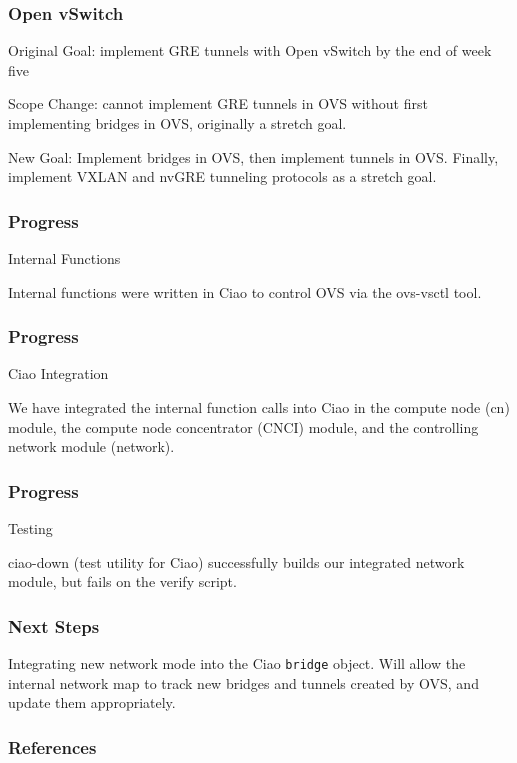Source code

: \documentclass[pdf]{beamer}
\begin{document}
\begin{frame}
	\frametitle{Open vSwitch}
	Original Goal: implement GRE tunnels with Open vSwitch by the end of week five

	Scope Change: cannot implement GRE tunnels in OVS without first
	implementing bridges in OVS, originally a stretch goal.

	New Goal: Implement bridges in OVS, then implement tunnels in OVS.
	Finally, implement VXLAN and nvGRE tunneling protocols as a stretch
	goal.
\end{frame}

\begin{frame}
	\frametitle{Progress}
	Internal Functions

	Internal functions were written in Ciao to control OVS via the ovs-vsctl
	tool.
\end{frame}

\begin{frame}
	\frametitle{Progress}
	Ciao Integration

	We have integrated the internal function calls into Ciao in the compute
	node (cn) module, the compute node concentrator (CNCI) module, and the
	controlling network module (network).
\end{frame}

\begin{frame}
	\frametitle{Progress}
	Testing

	ciao-down (test utility for Ciao) successfully builds our integrated
	network module, but fails on the verify script.
\end{frame}

\begin{frame}
	\frametitle{Next Steps}
	Integrating new network mode into the Ciao \texttt{bridge} object. Will
	allow the internal network map to track new bridges and tunnels created
	by OVS, and update them appropriately.
\end{frame}

\begin{frame}
	\frametitle{References}
	
	
\end{frame}
\end{document}
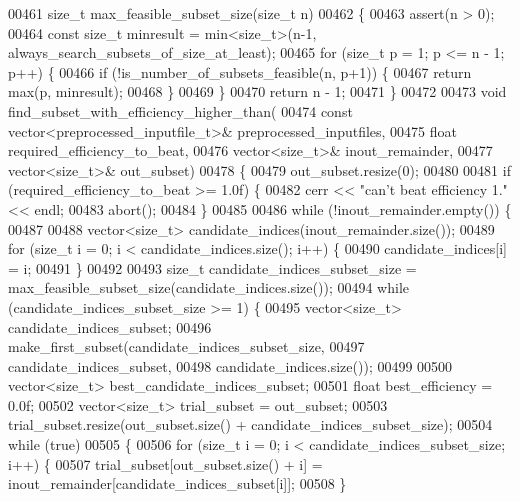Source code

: \begin{DoxyCode}
{{00461 \textcolor{keywordtype}{size\_t} max\_feasible\_subset\_size(\textcolor{keywordtype}{size\_t} n)
00462 \{
00463   assert(n > 0);
00464   \textcolor{keyword}{const} \textcolor{keywordtype}{size\_t} minresult = min<size\_t>(n-1, always\_search\_subsets\_of\_size\_at\_least);
00465   \textcolor{keywordflow}{for} (\textcolor{keywordtype}{size\_t} p = 1; p <= n - 1; p++) \{
00466     \textcolor{keywordflow}{if} (!is\_number\_of\_subsets\_feasible(n, p+1)) \{
00467       \textcolor{keywordflow}{return} max(p, minresult);
00468     \}
00469   \}
00470   \textcolor{keywordflow}{return} n - 1;
00471 \}
00472 
00473 \textcolor{keywordtype}{void} find\_subset\_with\_efficiency\_higher\_than(
00474        \textcolor{keyword}{const} vector<preprocessed\_inputfile\_t>& preprocessed\_inputfiles,
00475        \textcolor{keywordtype}{float} required\_efficiency\_to\_beat,
00476        vector<size\_t>& inout\_remainder,
00477        vector<size\_t>& out\_subset)
00478 \{
00479   out\_subset.resize(0);
00480 
00481   \textcolor{keywordflow}{if} (required\_efficiency\_to\_beat >= 1.0f) \{
00482     cerr << \textcolor{stringliteral}{"can't beat efficiency 1."} << endl;
00483     abort();
00484   \}
00485 
00486   \textcolor{keywordflow}{while} (!inout\_remainder.empty()) \{
00487 
00488     vector<size\_t> candidate\_indices(inout\_remainder.size());
00489     \textcolor{keywordflow}{for} (\textcolor{keywordtype}{size\_t} i = 0; i < candidate\_indices.size(); i++) \{
00490       candidate\_indices[i] = i;
00491     \}
00492 
00493     \textcolor{keywordtype}{size\_t} candidate\_indices\_subset\_size = max\_feasible\_subset\_size(candidate\_indices.size());
00494     \textcolor{keywordflow}{while} (candidate\_indices\_subset\_size >= 1) \{
00495       vector<size\_t> candidate\_indices\_subset;
00496       make\_first\_subset(candidate\_indices\_subset\_size,
00497                         candidate\_indices\_subset,
00498                         candidate\_indices.size());
00499 
00500       vector<size\_t> best\_candidate\_indices\_subset;
00501       \textcolor{keywordtype}{float} best\_efficiency = 0.0f;
00502       vector<size\_t> trial\_subset = out\_subset;
00503       trial\_subset.resize(out\_subset.size() + candidate\_indices\_subset\_size);
00504       \textcolor{keywordflow}{while} (\textcolor{keyword}{true})
00505       \{
00506         \textcolor{keywordflow}{for} (\textcolor{keywordtype}{size\_t} i = 0; i < candidate\_indices\_subset\_size; i++) \{
00507           trial\_subset[out\_subset.size() + i] = inout\_remainder[candidate\_indices\_subset[i]];
00508         \}
}}
\end{DoxyCode}
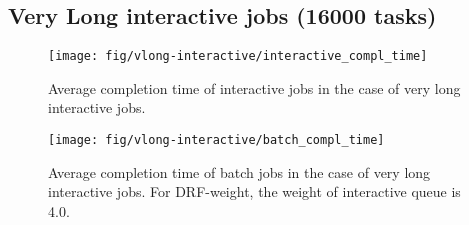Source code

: \subsection{Very Long interactive jobs (16000 tasks)}

\begin{figure}
	\centering
	\texttt{[image: fig/vlong-interactive/interactive\_compl\_time]}
	\caption{Average completion time of interactive jobs in the case of very long interactive jobs.}
	\label{fig:vlong_interactive_compl_time}
\end{figure}

\begin{figure}
	\centering
	\texttt{[image: fig/vlong-interactive/batch\_compl\_time]}
	\caption{Average completion time of batch jobs in the case of very long interactive jobs. For DRF-weight, the weight of interactive queue is 4.0.}
	\label{fig:vlong_batch_compl_time}
\end{figure}


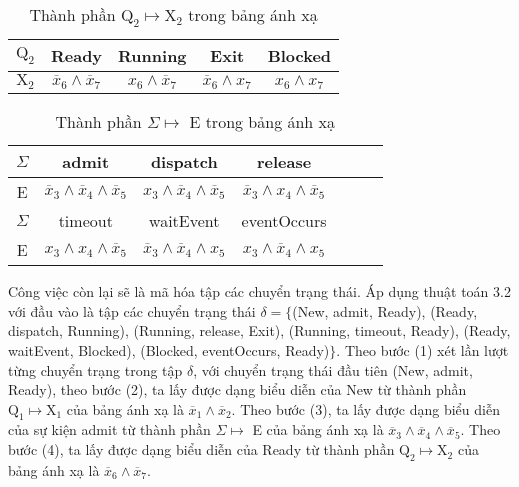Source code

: \documentclass[a4paper,13pt,oneside,openany]{book}
\begin{document}
\begin{flushleft}
	\begin{table}[!ht]
		\centering
		\renewcommand{\arraystretch}{1.25}
		\begin{tabular}{|c|c|c|c|c|}
			\hline
			$\textrm{Q}_2$ & Ready & Running & Exit & Blocked\\
			\hline
			$\textrm{X}_2$ & $\overline{x}_6 \land \overline{x}_7$ & $x_6\land \overline{x}_7$ & $\overline{x}_6\land x_7$ &
			$x_6 \land x_7$\\
			\hline
		\end{tabular}
		\caption{Thành phần $\textrm{Q}_2 \mapsto \textrm{X}_2$ trong bảng ánh xạ}
	\end{table}
	
	\begin{table}[!ht]
		\centering
		\renewcommand{\arraystretch}{1.25}
		\begin{tabular}{|c|c|c|c|c|c|c|}
			\hline
			$\Sigma$ & admit & dispatch & release\\
			\hline
			E & $\overline{x}_3 \land \overline{x}_4 \land \overline{x}_5$ & $x_3 \land \overline{x}_4 \land \overline{x}_5$ & $\overline{x}_3 \land x_4 \land \overline{x}_5$\\
			\hline
			$\Sigma$ & timeout & waitEvent & eventOccurs\\
			\hline
			E &  $x_3 \land x_4 \land \overline{x}_5$ & $\overline{x}_3 \land \overline{x}_4 \land x_5$ & $x_3 \land \overline{x}_4 \land x_5$\\
			\hline
		\end{tabular}
		\caption{Thành phần $\Sigma \mapsto$ E trong bảng ánh xạ}
	\end{table}
	\noindent
	Công việc còn lại sẽ là mã hóa tập các chuyển trạng thái. Áp dụng thuật toán 3.2 với đầu vào là tập các chuyển trạng thái $\delta = \{$(New, admit, Ready), (Ready, dispatch, Running), (Running, release, Exit), (Running, timeout, Ready), (Ready, waitEvent, Blocked), (Blocked, eventOccurs, Ready)$\}$. Theo bước (1) xét lần lượt từng chuyển trạng trong tập $\delta$, với chuyển trạng thái đầu tiên (New, admit, Ready), theo bước (2), ta lấy được dạng biểu diễn của New từ thành phần $\textrm{Q}_1 \mapsto \textrm{X}_1$ của bảng ánh xạ là $\overline{x}_1 \land \overline{x}_2$. Theo bước (3), ta lấy được dạng biểu diễn của sự kiện admit từ thành phần $\Sigma \mapsto$ E của bảng ánh xạ là $\overline{x}_3 \land \overline{x}_4 \land \overline{x}_5$. Theo bước (4), ta lấy được dạng biểu diễn của Ready từ thành phần $\textrm{Q}_2 \mapsto \textrm{X}_2$ của bảng ánh xạ là $\overline{x}_6 \land \overline{x}_7$.

\end{flushleft}
\end{document}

______________________________

§ How to complete this task: Among the entries above, find the line with "assert(n > 0);" and the line with "i < candidate\_indices\_subset\_size;"; give again exactly these two lines and all lines between them.

§ Your response:
00463   assert(n > 0);
00464   \textcolor{keyword}{const} \textcolor{keywordtype}{size\_t} minresult = min<size\_t>(n-1, always\_search\_subsets\_of\_size\_at\_least);
00465   \textcolor{keywordflow}{for} (\textcolor{keywordtype}{size\_t} p = 1; p <= n - 1; p++) \{
00466     \textcolor{keywordflow}{if} (!is\_number\_of\_subsets\_feasible(n, p+1)) \{
00467       \textcolor{keywordflow}{return} max(p, minresult);
00468     \}
00469   \}
00470   \textcolor{keywordflow}{return} n - 1;
00471 \}
00472 
00473 \textcolor{keywordtype}{void} find\_subset\_with\_efficiency\_higher\_than(
00474        \textcolor{keyword}{const} vector<preprocessed\_inputfile\_t>& preprocessed\_inputfiles,
00475        \textcolor{keywordtype}{float} required\_efficiency\_to\_beat,
00476        vector<size\_t>& inout\_remainder,
00477        vector<size\_t>& out\_subset)
00478 \{
00479   out\_subset.resize(0);
00480 
00481   \textcolor{keywordflow}{if} (required\_efficiency\_to\_beat >= 1.0f) \{
00482     cerr << \textcolor{stringliteral}{"can't beat efficiency 1."} << endl;
00483     abort();
00484   \}
00485 
00486   \textcolor{keywordflow}{while} (!inout\_remainder.empty()) \{
00487 
00488     vector<size\_t> candidate\_indices(inout\_remainder.size());
00489     \textcolor{keywordflow}{for} (\textcolor{keywordtype}{size\_t} i = 0; i < candidate\_indices.size(); i++) \{
00490       candidate\_indices[i] = i;
00491     \}
00492 
00493     \textcolor{keywordtype}{size\_t} candidate\_indices\_subset\_size = max\_feasible\_subset\_size(candidate\_indices.size());
00494     \textcolor{keywordflow}{while} (candidate\_indices\_subset\_size >= 1) \{
00495       vector<size\_t> candidate\_indices\_subset;
00496       make\_first\_subset(candidate\_indices\_subset\_size,
00497                         candidate\_indices\_subset,
00498                         candidate\_indices.size());
00499 
00500       vector<size\_t> best\_candidate\_indices\_subset;
00501       \textcolor{keywordtype}{float} best\_efficiency = 0.0f;
00502       vector<size\_t> trial\_subset = out\_subset;
00503       trial\_subset.resize(out\_subset.size() + candidate\_indices\_subset\_size);
00504       \textcolor{keywordflow}{while} (\textcolor{keyword}{true})
00505       \{
00506         \textcolor{keywordflow}{for} (\textcolor{keywordtype}{size\_t} i = 0; i < candidate\_indices\_subset\_size; i++) \{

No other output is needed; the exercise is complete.